Importing weblog entries to SQL: anything to beware of?
Posted: 16 April 2008 06:12 AM   [ Ignore ]  
Summer Student
Total Posts:  5
Joined  10-05-2007

Hi,
I have a site with multiple entries in one weblog (actually a list of churches). I want to add in a whole load more by importing into the database directly (table exp_weblog_data). Before I go delving around, I was just wondering if anyone had experience of mass uploads like this and is there anything I should watch out for? Particularly thinking of any ID fields and the like. Are there other tables I should be careful to keep in line with?

thanks, Jim

Profile
 
 
Posted: 16 April 2008 07:47 AM   [ Ignore ]   [ # 1 ]  
Lab Technician
Avatar
RankRankRankRank
Total Posts:  2419
Joined  12-06-2002

I’d recommend investigating CSVGrab before attempting the SQL level work.  If CSVGrab doesn’t work for you let me know..I’ve done the SQL level stuff in the past and have some notes saved.

 Signature 

Sign up for Southern Fried ExpressionEngine - a 4-day EE class in San Antonio, TX starting on January 20th.

Profile
 
 
Posted: 11 May 2008 11:25 PM   [ Ignore ]   [ # 2 ]  
Research Assistant
Avatar
RankRankRank
Total Posts:  423
Joined  12-15-2005

Michael, I’d be very interested to hear how you did this. I have far too many entries for CSVGrab to efficiently handle. I have been trying of course, but it just keeps bogging down. I have approaching 1,000,000 entries, so the only good way to do this is SQL level querying…

Thanks for any help you can offer!

 Signature 

System Info: Production

EE Version:  1.66
Build
:       20081114
PHP Version
: 5.2.5

Profile
 
 
Posted: 12 May 2008 05:35 AM   [ Ignore ]   [ # 3 ]  
Lab Technician
Avatar
RankRankRankRank
Total Posts:  2419
Joined  12-06-2002

OK - I can’t promise this process will work for you.  I did years of MSAccess development so learned SQL in that environment—so was most comfortable figuring out the EE database things out there. 

What I did was install a WAMP setup locally, and then ODBC drivers and a Machine Data Source to connect to be able to connect to MySQL from MSAccess. 

It’s not an incredibly efficient method - but does work.  You will need to be comfortable mucking around at the database level, and figuring out what fields you need to target in EE.

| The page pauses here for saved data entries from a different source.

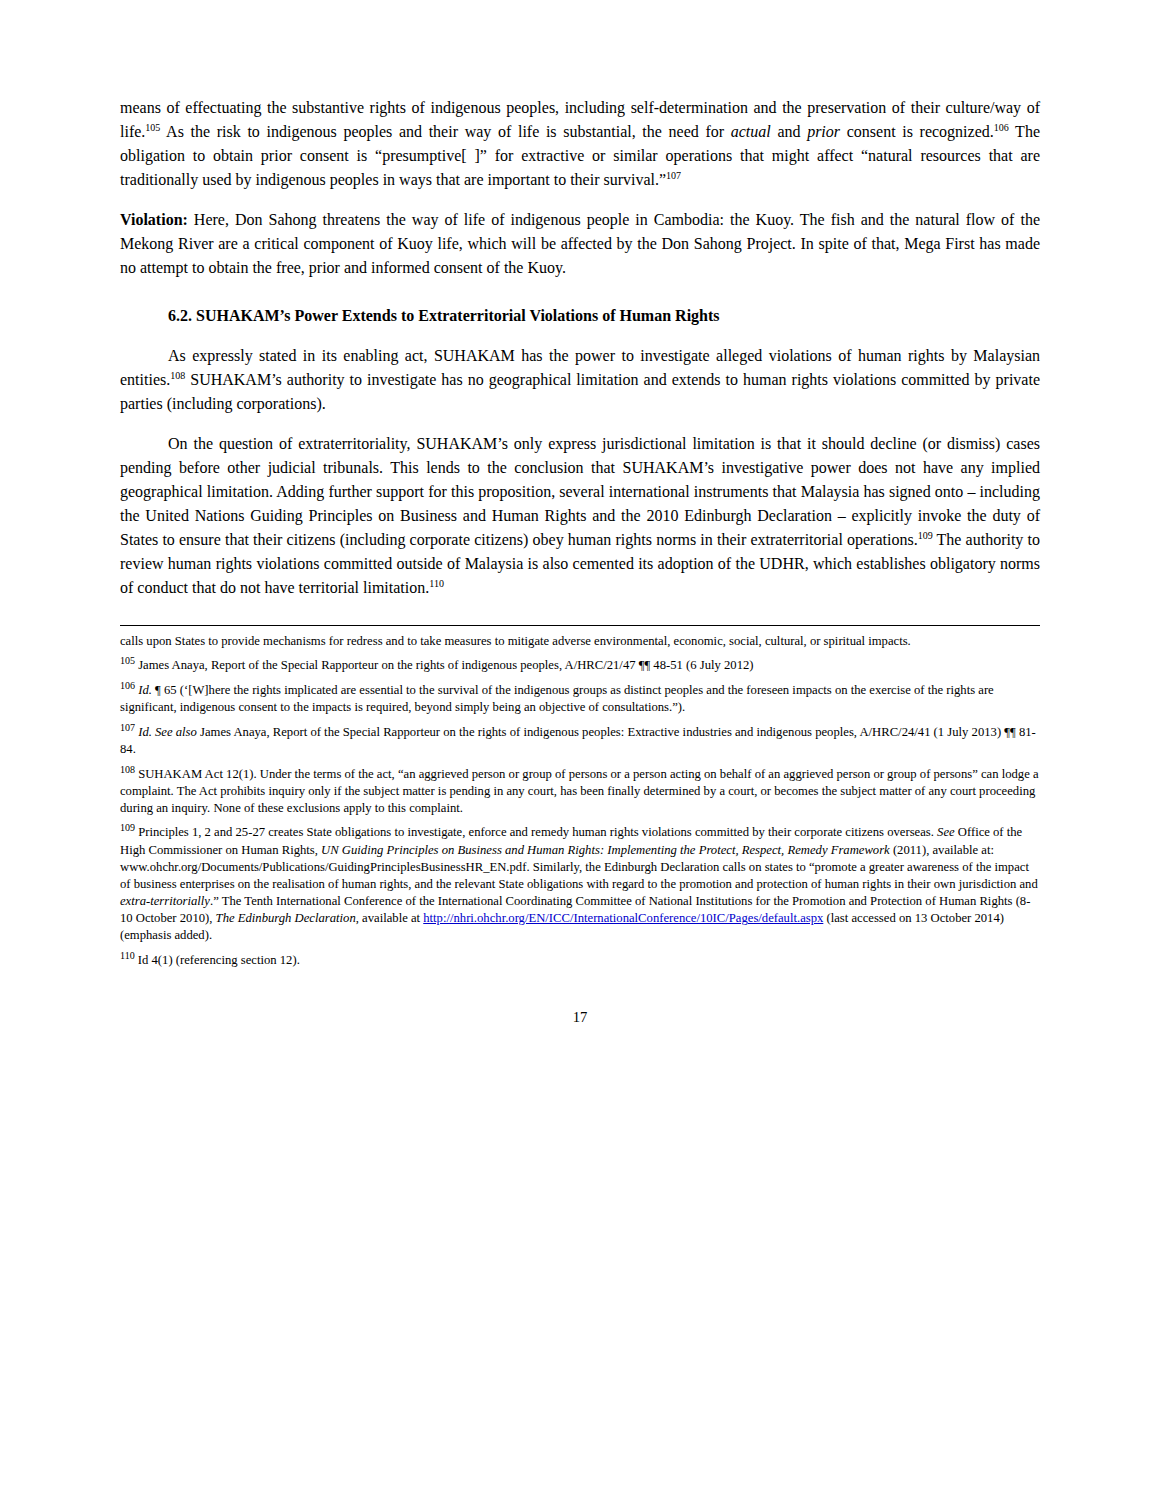means of effectuating the substantive rights of indigenous peoples, including self-determination and the preservation of their culture/way of life.105 As the risk to indigenous peoples and their way of life is substantial, the need for actual and prior consent is recognized.106 The obligation to obtain prior consent is “presumptive[ ]” for extractive or similar operations that might affect “natural resources that are traditionally used by indigenous peoples in ways that are important to their survival.”107
Violation: Here, Don Sahong threatens the way of life of indigenous people in Cambodia: the Kuoy. The fish and the natural flow of the Mekong River are a critical component of Kuoy life, which will be affected by the Don Sahong Project. In spite of that, Mega First has made no attempt to obtain the free, prior and informed consent of the Kuoy.
6.2. SUHAKAM’s Power Extends to Extraterritorial Violations of Human Rights
As expressly stated in its enabling act, SUHAKAM has the power to investigate alleged violations of human rights by Malaysian entities.108 SUHAKAM’s authority to investigate has no geographical limitation and extends to human rights violations committed by private parties (including corporations).
On the question of extraterritoriality, SUHAKAM’s only express jurisdictional limitation is that it should decline (or dismiss) cases pending before other judicial tribunals. This lends to the conclusion that SUHAKAM’s investigative power does not have any implied geographical limitation. Adding further support for this proposition, several international instruments that Malaysia has signed onto – including the United Nations Guiding Principles on Business and Human Rights and the 2010 Edinburgh Declaration – explicitly invoke the duty of States to ensure that their citizens (including corporate citizens) obey human rights norms in their extraterritorial operations.109 The authority to review human rights violations committed outside of Malaysia is also cemented its adoption of the UDHR, which establishes obligatory norms of conduct that do not have territorial limitation.110
calls upon States to provide mechanisms for redress and to take measures to mitigate adverse environmental, economic, social, cultural, or spiritual impacts.
105 James Anaya, Report of the Special Rapporteur on the rights of indigenous peoples, A/HRC/21/47 ¶¶ 48-51 (6 July 2012)
106 Id. ¶ 65 (‘[W]here the rights implicated are essential to the survival of the indigenous groups as distinct peoples and the foreseen impacts on the exercise of the rights are significant, indigenous consent to the impacts is required, beyond simply being an objective of consultations.”).
107 Id. See also James Anaya, Report of the Special Rapporteur on the rights of indigenous peoples: Extractive industries and indigenous peoples, A/HRC/24/41 (1 July 2013) ¶¶ 81-84.
108 SUHAKAM Act 12(1). Under the terms of the act, “an aggrieved person or group of persons or a person acting on behalf of an aggrieved person or group of persons” can lodge a complaint. The Act prohibits inquiry only if the subject matter is pending in any court, has been finally determined by a court, or becomes the subject matter of any court proceeding during an inquiry. None of these exclusions apply to this complaint.
109 Principles 1, 2 and 25-27 creates State obligations to investigate, enforce and remedy human rights violations committed by their corporate citizens overseas. See Office of the High Commissioner on Human Rights, UN Guiding Principles on Business and Human Rights: Implementing the Protect, Respect, Remedy Framework (2011), available at: www.ohchr.org/Documents/Publications/GuidingPrinciplesBusinessHR_EN.pdf. Similarly, the Edinburgh Declaration calls on states to “promote a greater awareness of the impact of business enterprises on the realisation of human rights, and the relevant State obligations with regard to the promotion and protection of human rights in their own jurisdiction and extra-territorially.” The Tenth International Conference of the International Coordinating Committee of National Institutions for the Promotion and Protection of Human Rights (8-10 October 2010), The Edinburgh Declaration, available at http://nhri.ohchr.org/EN/ICC/InternationalConference/10IC/Pages/default.aspx (last accessed on 13 October 2014) (emphasis added).
110 Id 4(1) (referencing section 12).
17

Here are the steps I have noted:

1. backup database from EE Control Panel
2. Look at edit tab to determine next entry_id number
3. Check that category names in existing and new data match exactly (no misspellings on one side or the other)
4. Check for empty fields in new data.
5.  log into phpMyAdmin
6.  export exp_category_posts, exp_weblog_titles, exp_weblog_data.
7.  use BigDump.php to load downloaded tables into local MySQL database http://www.ozerov.de/bigdump.php
8.  Open MSAccess “ConnectToMySQL.mdb”.
9.  Adjust 3 queries to calculate entry_id.
10. Check that fields that are required on EE side are not null in new data.
11. Check that all three queries have same number of records.
12. Run three append queries - weblog data, weblog entries, category posts.
13. Go into local phpMyAdmin and export 3 tables (Use Complete Inserts).
14. Open up .sql files generated and change following code on each table:

ENGINE=MyISAM DEFAULT CHARSET=latin1;

to

TYPE=MyISAM;

15. Upload .sql files to site
16. upload bigdump.php to site - make sure its configured with target database info
17. Take the site offline
18. Clear all the caches.
19. Run bigdump.php on site.
20. Pray.


The heart of the process are the three queries to update exp_category_posts, exp_weblog_titles and exp_weblog_data.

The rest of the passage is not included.